PROVIDED INFORMATION:
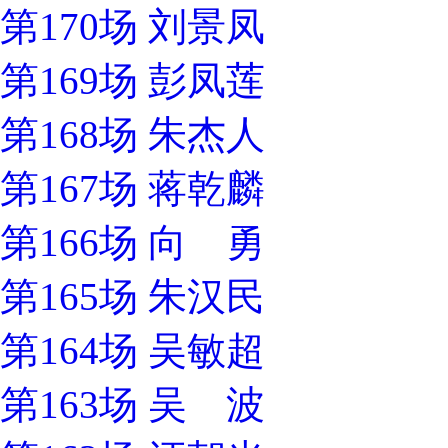
第170场 刘景凤
第169场 彭凤莲
第168场 朱杰人
第167场 蒋乾麟
第166场 向 勇
第165场 朱汉民
第164场 吴敏超
第163场 吴 波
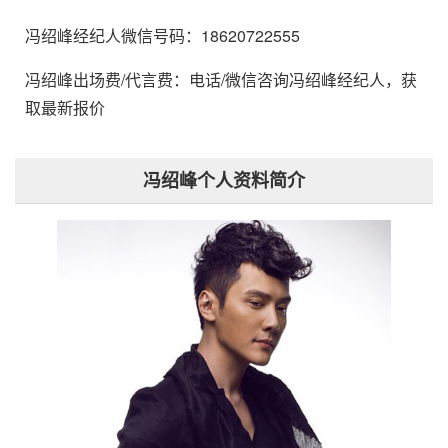
冯绍峰经纪人微信号码：18620722555
冯绍峰出场费/代言费：电话/微信咨询冯绍峰经纪人，获
取最新报价
冯绍峰个人资料简介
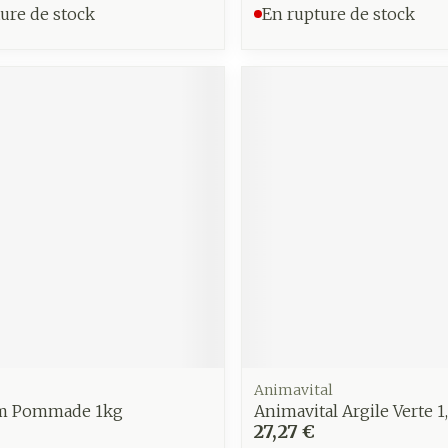
ure de stock
En rupture de stock
Animavital
rm Pommade 1kg
Animavital Argile Verte 1
27,27 €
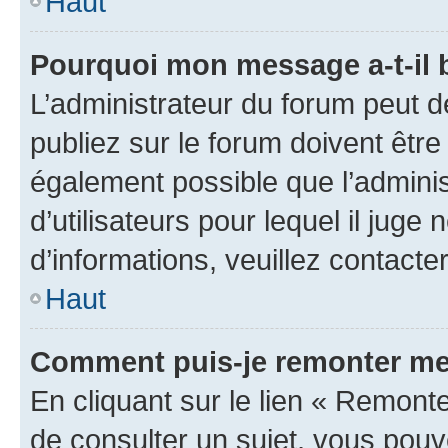
Haut
Pourquoi mon message a-t-il 
L’administrateur du forum peut 
publiez sur le forum doivent être v
également possible que l’adminis
d’utilisateurs pour lequel il juge
d’informations, veuillez contacte
Haut
Comment puis-je remonter me
En cliquant sur le lien « Remonte
de consulter un sujet, vous pouve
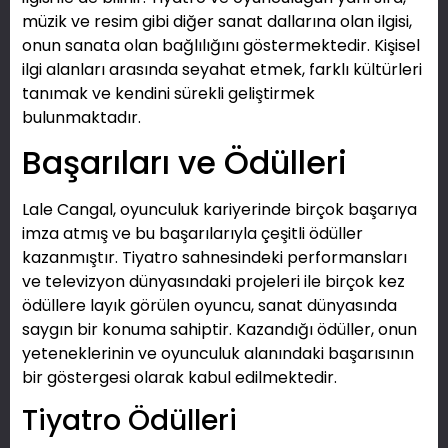
müzik ve resim gibi diğer sanat dallarına olan ilgisi,
onun sanata olan bağlılığını göstermektedir. Kişisel
ilgi alanları arasında seyahat etmek, farklı kültürleri
tanımak ve kendini sürekli geliştirmek
bulunmaktadır.
Başarıları ve Ödülleri
Lale Cangal, oyunculuk kariyerinde birçok başarıya
imza atmış ve bu başarılarıyla çeşitli ödüller
kazanmıştır. Tiyatro sahnesindeki performansları
ve televizyon dünyasındaki projeleri ile birçok kez
ödüllere layık görülen oyuncu, sanat dünyasında
saygın bir konuma sahiptir. Kazandığı ödüller, onun
yeteneklerinin ve oyunculuk alanındaki başarısının
bir göstergesi olarak kabul edilmektedir.
Tiyatro Ödülleri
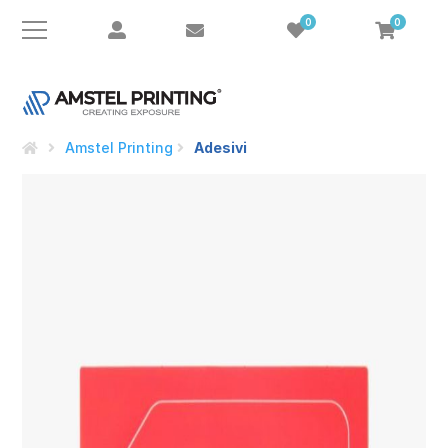
0
0
Amstel Printing
Adesivi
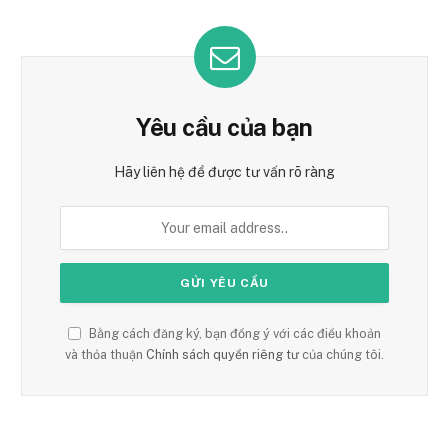
Yêu cầu của bạn
Hãy liên hệ để được tư vấn rõ ràng
Bằng cách đăng ký, bạn đồng ý với các điều khoản
và thỏa thuận
Chính sách quyền riêng tư
của chúng tôi.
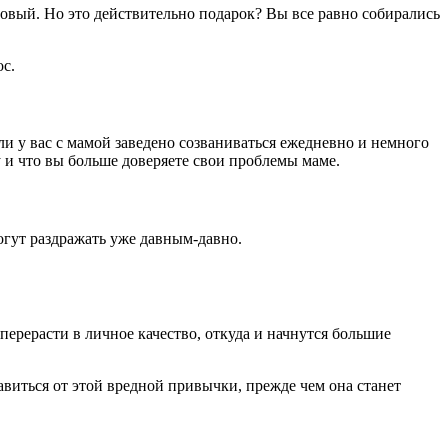
новый. Но это действительно подарок? Вы все равно собирались
ос.
ли у вас с мамой заведено созваниваться ежедневно и немного
у и что вы больше доверяете свои проблемы маме.
огут раздражать уже давным-давно.
перерасти в личное качество, откуда и начнутся большие
бавиться от этой вредной привычки, прежде чем она станет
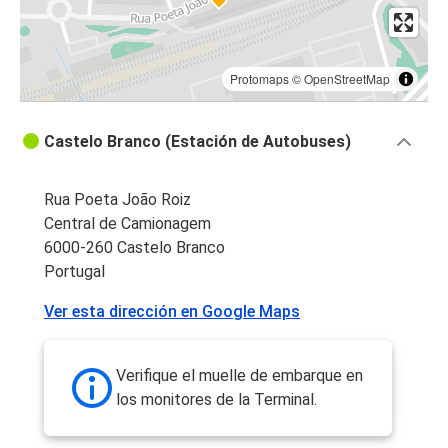
Protomaps
©
OpenStreetMap
Castelo Branco (Estación de Autobuses)
Rua Poeta João Roiz
Central de Camionagem
6000-260 Castelo Branco
Portugal
Ver esta dirección en Google Maps
Verifique el muelle de embarque en
los monitores de la Terminal.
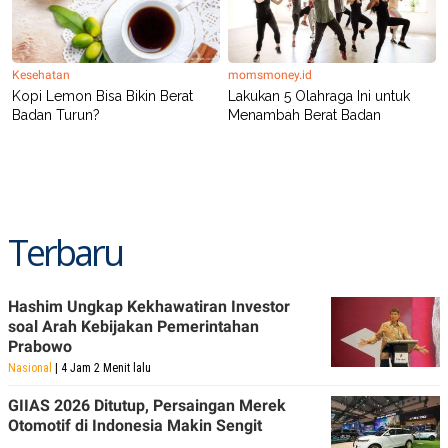
Kesehatan
momsmoney.id
Kopi Lemon Bisa Bikin Berat
Lakukan 5 Olahraga Ini untuk
Badan Turun?
Menambah Berat Badan
Terbaru
Hashim Ungkap Kekhawatiran Investor
soal Arah Kebijakan Pemerintahan
Prabowo
Nasional
| 4 Jam 2 Menit lalu
GIIAS 2026 Ditutup, Persaingan Merek
Otomotif di Indonesia Makin Sengit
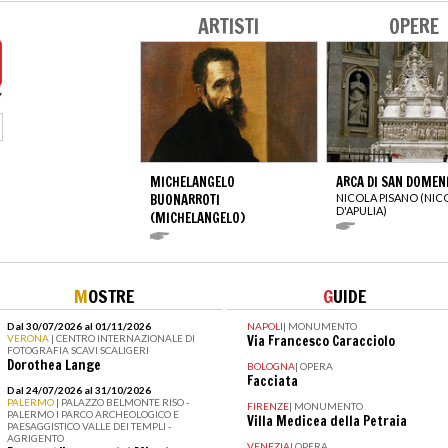
ARTISTI
OPERE
MICHELANGELO
ARCA DI SAN DOMEN
BUONARROTI
NICOLA PISANO (NIC
D'APULIA)
(MICHELANGELO)
M
OSTRE
G
UIDE
Dal 30/07/2026 al 01/11/2026
NAPOLI
|
MONUMENTO
VERONA
| CENTRO INTERNAZIONALE DI
Via Francesco Caracciolo
FOTOGRAFIA SCAVI SCALIGERI
Dorothea Lange
BOLOGNA
|
OPERA
Facciata
Dal 24/07/2026 al 31/10/2026
PALERMO
| PALAZZO BELMONTE RISO -
FIRENZE
|
MONUMENTO
PALERMO I PARCO ARCHEOLOGICO E
Villa Medicea della Petraia
PAESAGGISTICO VALLE DEI TEMPLI -
AGRIGENTO
VENEZIA
|
OPERA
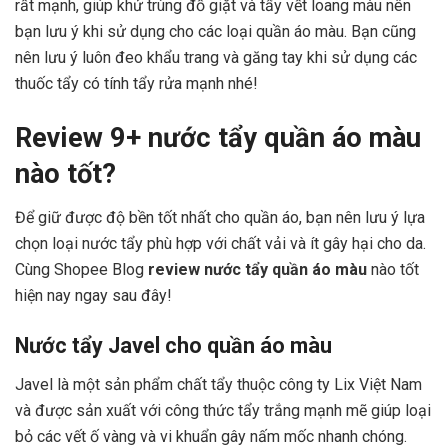
rất mạnh, giúp khử trùng đồ giặt và tẩy vết loang màu nên
bạn lưu ý khi sử dụng cho các loại quần áo màu. Bạn cũng
nên lưu ý luôn đeo khẩu trang và găng tay khi sử dụng các
thuốc tẩy có tính tẩy rửa mạnh nhé!
Review 9+ nước tẩy quần áo màu
nào tốt?
Để giữ được độ bền tốt nhất cho quần áo, bạn nên lưu ý lựa
chọn loại nước tẩy phù hợp với chất vải và ít gây hại cho da.
Cùng Shopee Blog
review nước tẩy quần áo màu
nào tốt
hiện nay ngay sau đây!
Nước tẩy Javel cho quần áo màu
Javel là một sản phẩm chất tẩy thuộc công ty Lix Việt Nam
và được sản xuất với công thức tẩy trắng mạnh mẽ giúp loại
bỏ các vết ố vàng và vi khuẩn gây nấm mốc nhanh chóng.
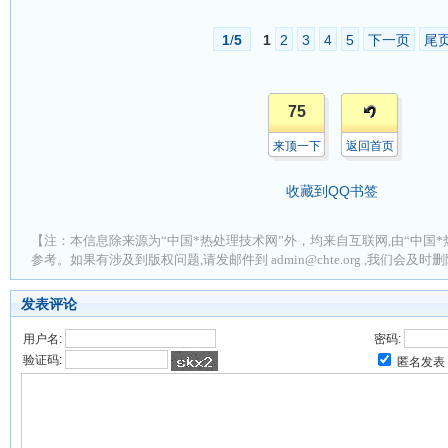
1
/
5
1
2
3
4
5
下一页
尾
75
来顶一下
返回首页
收藏到QQ书签
【注：本信息除来源为“中国*热处理技术网”外，均来自互联网,由“中国*
参考。如果有涉及到版权问题,请发邮件到 admin@chte.org ,我们会及
发表评论
用户名:
密码:
验证码:
匿名发表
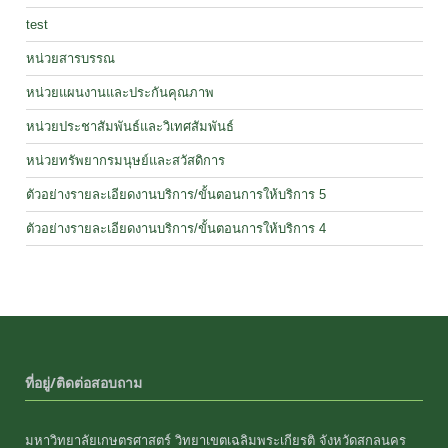
test
หน่วยสารบรรณ
หน่วยแผนงานและประกันคุณภาพ
หน่วยประชาสัมพันธ์และวิเทศสัมพันธ์
หน่วยทรัพยากรมนุษย์และสวัสดิการ
ตัวอย่างรายละเอียดงานบริการ/ขั้นตอนการให้บริการ 5
ตัวอย่างรายละเอียดงานบริการ/ขั้นตอนการให้บริการ 4
ที่อยู่/ติดต่อสอบถาม
มหาวิทยาลัยเกษตรศาสตร์ วิทยาเขตเฉลิมพระเกียรติ จังหวัดสกลนคร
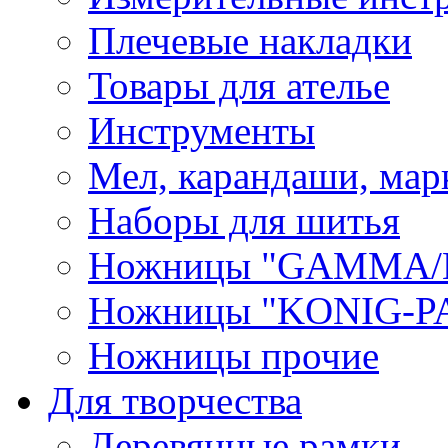
Плечевые накладки
Товары для ателье
Инструменты
Мел, карандаши, мар
Наборы для шитья
Ножницы "GAMMA/
Ножницы "KONIG-PA
Ножницы прочие
Для творчества
Деревянные рамки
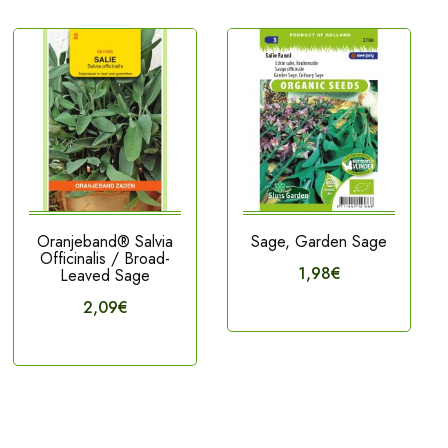
Oranjeband® Salvia
Sage, Garden Sage
Officinalis / Broad-
1,98€
Leaved Sage
2,09€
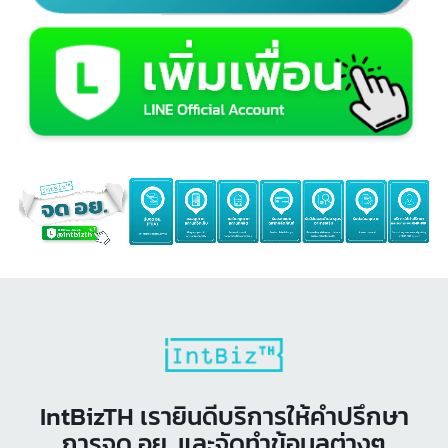
ปรึกษาเรา ฟรี!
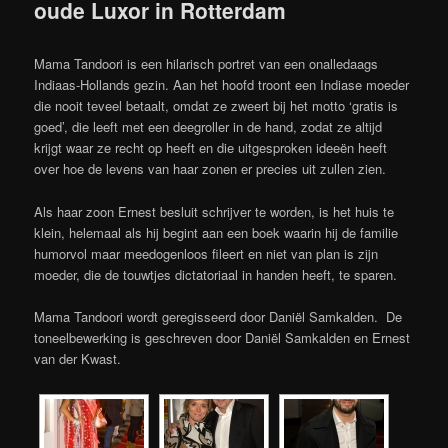
oude Luxor in Rotterdam
Mama Tandoori is een hilarisch portret van een onalledaags
Indiaas-Hollands gezin. Aan het hoofd troont een Indiase moeder
die nooit teveel betaalt, omdat ze zweert bij het motto ‘gratis is
goed’, die leeft met een deegroller in de hand, zodat ze altijd
krijgt waar ze recht op heeft en die uitgesproken ideeën heeft
over hoe de levens van haar zonen er precies uit zullen zien.
Als haar zoon Ernest besluit schrijver te worden, is het huis te
klein, helemaal als hij begint aan een boek waarin hij de familie
humorvol maar meedogenloos fileert en niet van plan is zijn
moeder, die de touwtjes dictatoriaal in handen heeft, te sparen.
Mama Tandoori wordt geregisseerd door Daniël Samkalden. De
toneelbewerking is geschreven door Daniël Samkalden en Ernest
van der Kwast.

WHAT TO WORK ON: Scan the listing above and identify each line holding the string "Javel"; copy every such line.

RESULT FOR THIS TASK:
Nước tẩy Javel cho quần áo màu
Javel là một sản phẩm chất tẩy thuộc công ty Lix Việt Nam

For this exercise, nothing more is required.